I stalked Christine, offering to take some of that fiber off her hands if she would be willing to part with just a little bit. 

She was. ( or I bugged her enough that she sold me a cone just to shut me up)

Last week my cone of yarn arrived. This is a 70/30 blend of Blanche and Sammy. (wool and alpaca)
It is absolutely beautiful and I have special plans for this yarn. In the meantime, I am keeping close while I daydream about what it will be someday and to admire it. 

To me, this is as pretty as a bouquet of flowers.

See how pretty it is outside with the crocuses?

For inspiration, it watches Downton Abbey with me.

It hopes to be a pretty lace stole someday......


Thursday, March 1, 2012


Dear Mom,
It would seem that too many ideas and the full-time job of keeping up with the dog hair around here has kept me away from this blog for too long!
I won't regurgitate everything I've done all in one post. I'll stretch it all out a bit and (hopefully) have a more constant blog presence.
Today I want to share with you these pleasant, happy blooms I found in my front yard this past week.

In the Autumn of 2010, I planted 100 crocus bulbs in the front lawn.
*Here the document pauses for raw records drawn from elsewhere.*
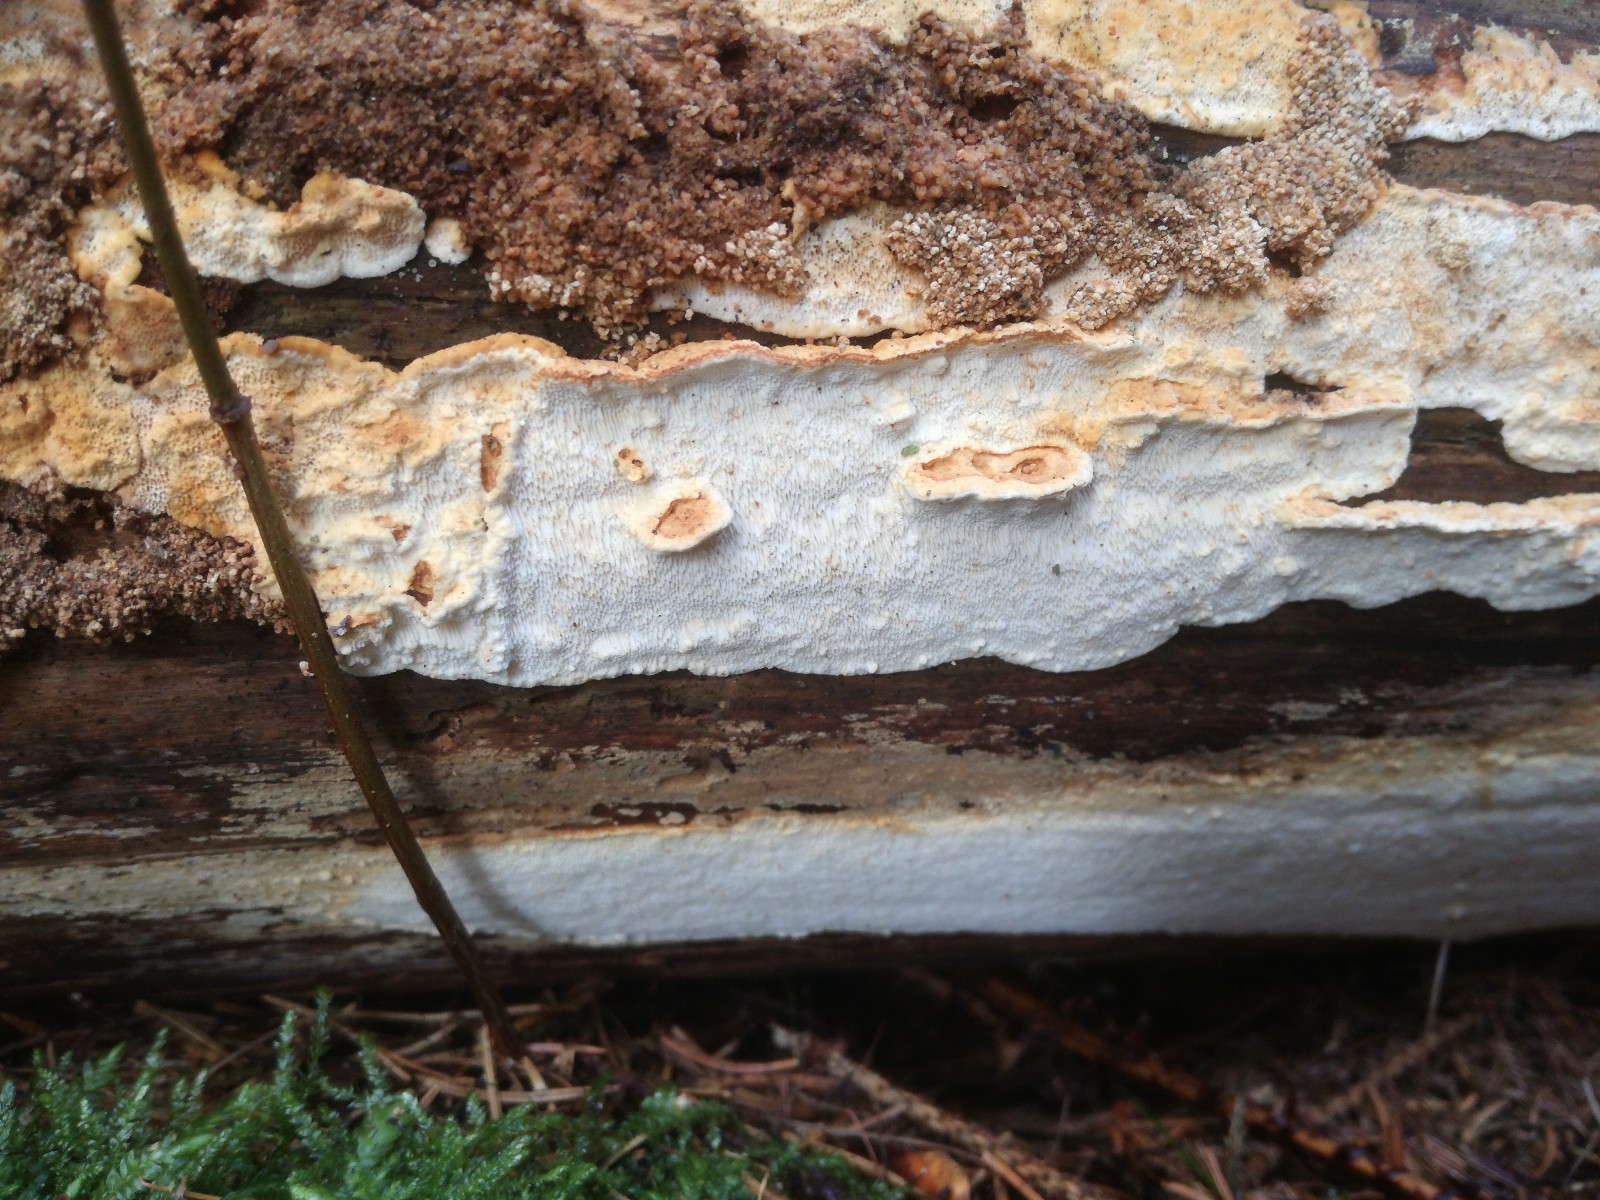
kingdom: Fungi
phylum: Basidiomycota
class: Agaricomycetes
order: Polyporales
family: Fomitopsidaceae
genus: Neoantrodia
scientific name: Neoantrodia serialis
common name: række-sejporesvamp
I used all the crocus bulb colors I could find (white, yellow, purple and that stripe-y purple) and randomly scattered them through the turf. That following winter was a tough one, and I didn't see my first crocuses emerge until late spring. I had almost given up hope.
Last autumn I planted 100 more, again scattering them all over the yard, using a mix of colors. Our front yard is small- our pie-shaped cul-de-sac lot gives us a huge back yard with plenty of room for shade trees, gardens and playing fields, with a front yard that gently slopes down to the street. I had long imagined that gentle slope filled with blooming crocuses in the spring and finally acted on realizing that image.
Our mild winter and the warmth of the past days coaxed some of these buds into bloom. I cannot begin to describe the cheering happy hopeful feeling that finding and seeing these tiny, brave little flowers gives me!
I'll keep adding bulbs every fall until the lawn is absolutely saturated with blossoms in the spring. So far, three yellow crocuses have emerged. Plenty more to come. I'll share photos if Mother Nature rewards me with a lawn filled with blooms.